Padahal Islam hadir sebagai sebuah agama pembebasan. Agama yang membebaskan dari penindasan sesama manusia. Agama yang menghargai nilai-nilai kemanusiaan pada tempat yang mulia. Dalam hal ini tidak ada manusia yang lebih tinggi antar manusia lain karena identitas kesukuan dan perbedaan ekonomi. Islam hadir memberi persamaan hak-hak kemanusiaan. Tidak ada suku yang lebih mulia, tidak ada orang yang lebih mulia karena etnis dan kekayaan. Keanekaragamaan suku dan bangsa bukanlah untuk saling sombong-menyombongkan tetapi untuk saling kenal mengenal.
Ketika Muhammad memproklamasikan kenabiannya, maka bangsawan Quraisy bukanlah menolak kepercayaan akan eksistensi Allah.

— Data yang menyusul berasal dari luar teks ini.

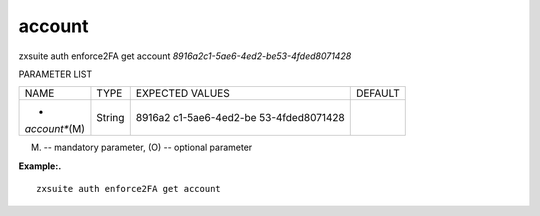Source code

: .. _auth_enforce2FA_get_account:

account
-------

.. container:: informalexample

   zxsuite auth enforce2FA get account
   *8916a2c1-5ae6-4ed2-be53-4fded8071428*

PARAMETER LIST

+-----------------+-----------------+-----------------+-----------------+
| NAME            | TYPE            | EXPECTED VALUES | DEFAULT         |
+-----------------+-----------------+-----------------+-----------------+
| *               | String          | 8916a2          |                 |
| *account**\ (M) |                 | c1-5ae6-4ed2-be |                 |
|                 |                 | 53-4fded8071428 |                 |
+-----------------+-----------------+-----------------+-----------------+

(M) -- mandatory parameter, (O) -- optional parameter

**Example:.**

::

   zxsuite auth enforce2FA get account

Tapi mereka khawatir dominasi mereka terhadap kabilah-kabilah lain akan sirna jika mereka menerima Islam. Karena Islam mengajarkan persamaan derajat sebagai manusia di mata Allah. Ketakutan inilah yang membuat mereka begitu keras sikapnya terhadap Rasulullah. Hadirnya Islam juga memberikan kepercayaan diri yang besar kepada masyarakat Arab. Ketika Rasulullah mengutus seorang sahabatnya bernama Dihiah bin Kalbi untuk menemui kaisar Romawi, Theodosius Agung. Sahabat Rasulullah itu yang datang dari wilayah gurun yang terasing dan dengan percaya dirinya mengajak Kaisar Rowami untuk masuk Islam. Dengan identitas Islam memberikan kepercayaan yang tinggi pada mereka, ketika sahabat tersebut menemui Kaisar.

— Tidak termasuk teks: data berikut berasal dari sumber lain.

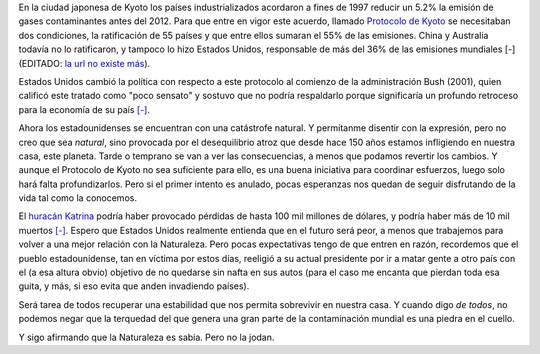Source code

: .. title: Sin palo ni rebenque
.. date: 2005-09-02 14:43:39
.. tags: contaminación, Kyoto, huracán, planeta tierra, naturaleza

En la ciudad japonesa de Kyoto los países industrializados acordaron a fines de 1997 reducir un 5.2% la emisión de gases contaminantes antes del 2012. Para que entre en vigor este acuerdo, llamado `Protocolo de Kyoto <http://en.wikipedia.org/wiki/Kyoto_Agreement>`_ se necesitaban dos condiciones, la ratificación de 55 países y que entre ellos sumaran el 55% de las emisiones. China y Australia todavía no lo ratificaron, y tampoco lo hizo Estados Unidos, responsable de más del 36% de las emisiones mundiales [-] (EDITADO: `la url no existe más <http://www.esmas.com/noticierostelevisa/investigaciones/426113.html>`__).

Estados Unidos cambió la política con respecto a este protocolo al comienzo de la administración Bush (2001), quien calificó este tratado como "poco sensato" y sostuvo que no podría respaldarlo porque significaría un profundo retroceso para la economía de su país `[-] <http://www.barrameda.com.ar/noticias/calent05.htm>`__.

Ahora los estadounidenses se encuentran con una catástrofe natural. Y permítanme disentir con la expresión, pero no creo que sea *natural*, sino provocada por el desequilibrio atroz que desde hace 150 años estamos infligiendo en nuestra casa, este planeta. Tarde o temprano se van a ver las consecuencias, a menos que podamos revertir los cambios. Y aunque el Protocolo de Kyoto no sea suficiente para ello, es una buena iniciativa para coordinar esfuerzos, luego solo hará falta profundizarlos. Pero si el primer intento es anulado, pocas esperanzas nos quedan de seguir disfrutando de la vida tal como la conocemos.

El `huracán Katrina <http://en.wikipedia.org/wiki/Hurricane_Katrina>`_ podría haber provocado pérdidas de hasta 100 mil millones de dólares, y podría haber más de 10 mil muertos `[-] <http://www.elmundo.es/elmundo/2005/09/02/sociedad/1125619714.html>`__. Espero que Estados Unidos realmente entienda que en el futuro será peor, a menos que trabajemos para volver a una mejor relación con la Naturaleza. Pero pocas expectativas tengo de que entren en razón, recordemos que el pueblo estadounidense, tan en víctima por estos días, reeligió a su actual presidente por ir a matar gente a otro país con el (a esa altura obvio) objetivo de no quedarse sin nafta en sus autos (para el caso me encanta que pierdan toda esa guita, y más, si eso evita que anden invadiendo países).

Será tarea de todos recuperar una estabilidad que nos permita sobrevivir en nuestra casa. Y cuando digo *de todos*, no podemos negar que la terquedad del que genera una gran parte de la contaminación mundial es una piedra en el cuello.

Y sigo afirmando que la Naturaleza es sabia. Pero no la jodan.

Islam mengantarkan manusia untuk sampai ke gerbang persamaan sosial bagi semua bangsa. Islam memandang derajat ketinggian hanya ada pada ketakwaan, ilmu dan amal. Disinilah Islam menghargai manusia. Manusia yang mempunyai kelebihan dari tiga hal itulah yang mempunyai kedudukan lebih tinggi di banding manusia lainnya.
Peristiwa Karbala adalah perjuangan untuk menegakkan cita-cita ajaran Islam itu. Dimana keadilan dan nilai-nilai kemanusian sudah tenggelam jauh kedasar laut, sehingga sulit untuk mencapai permukaan kemanusiaan. Peristiwa Karbala adalah untuk mengingatkan bahwa perjuangan untuk melambungkan nilai keadilan yang tenggelam memerlukan pengorbanan yang tidak kecil. Bahkan potret kemanusiaan yang buram tergurat dalam kanvas sejarah peradaban manusia.

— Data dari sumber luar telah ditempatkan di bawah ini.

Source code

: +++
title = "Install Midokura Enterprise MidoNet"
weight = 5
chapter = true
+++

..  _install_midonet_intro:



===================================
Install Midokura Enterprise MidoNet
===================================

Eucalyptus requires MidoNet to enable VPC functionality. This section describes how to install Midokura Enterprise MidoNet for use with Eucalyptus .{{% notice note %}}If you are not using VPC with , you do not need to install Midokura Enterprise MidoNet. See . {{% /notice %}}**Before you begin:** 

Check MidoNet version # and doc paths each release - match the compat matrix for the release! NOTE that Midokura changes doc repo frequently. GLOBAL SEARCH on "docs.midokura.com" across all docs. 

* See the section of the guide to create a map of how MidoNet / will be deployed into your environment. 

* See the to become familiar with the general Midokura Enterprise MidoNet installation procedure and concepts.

Pengorbanan dengan darah, air mata, dan harta berpadu membentuk jalinan indah untuk menuju jalan kebenaran. Jalan yang telah ditunjuki oleh Husain, bukan jalan Yazid bin Muawiyah. Jalan yang telah dijamin kebenarannya oleh Allah Swt.
Karbala telah mengingatkan kita, bahwa kebenaran itu akan tetap menyeruak diantara timbunan kebohongan. Timbunan kebohongan akan hancur, dan masyarakat muslim akan menyaksikan bahwa Husain ada di pihak yang benar, dan Yazid ada di pihak yang salah. Husain ada di pihak yang dizalimi dan Yazid adalah pihak yang menzalimi.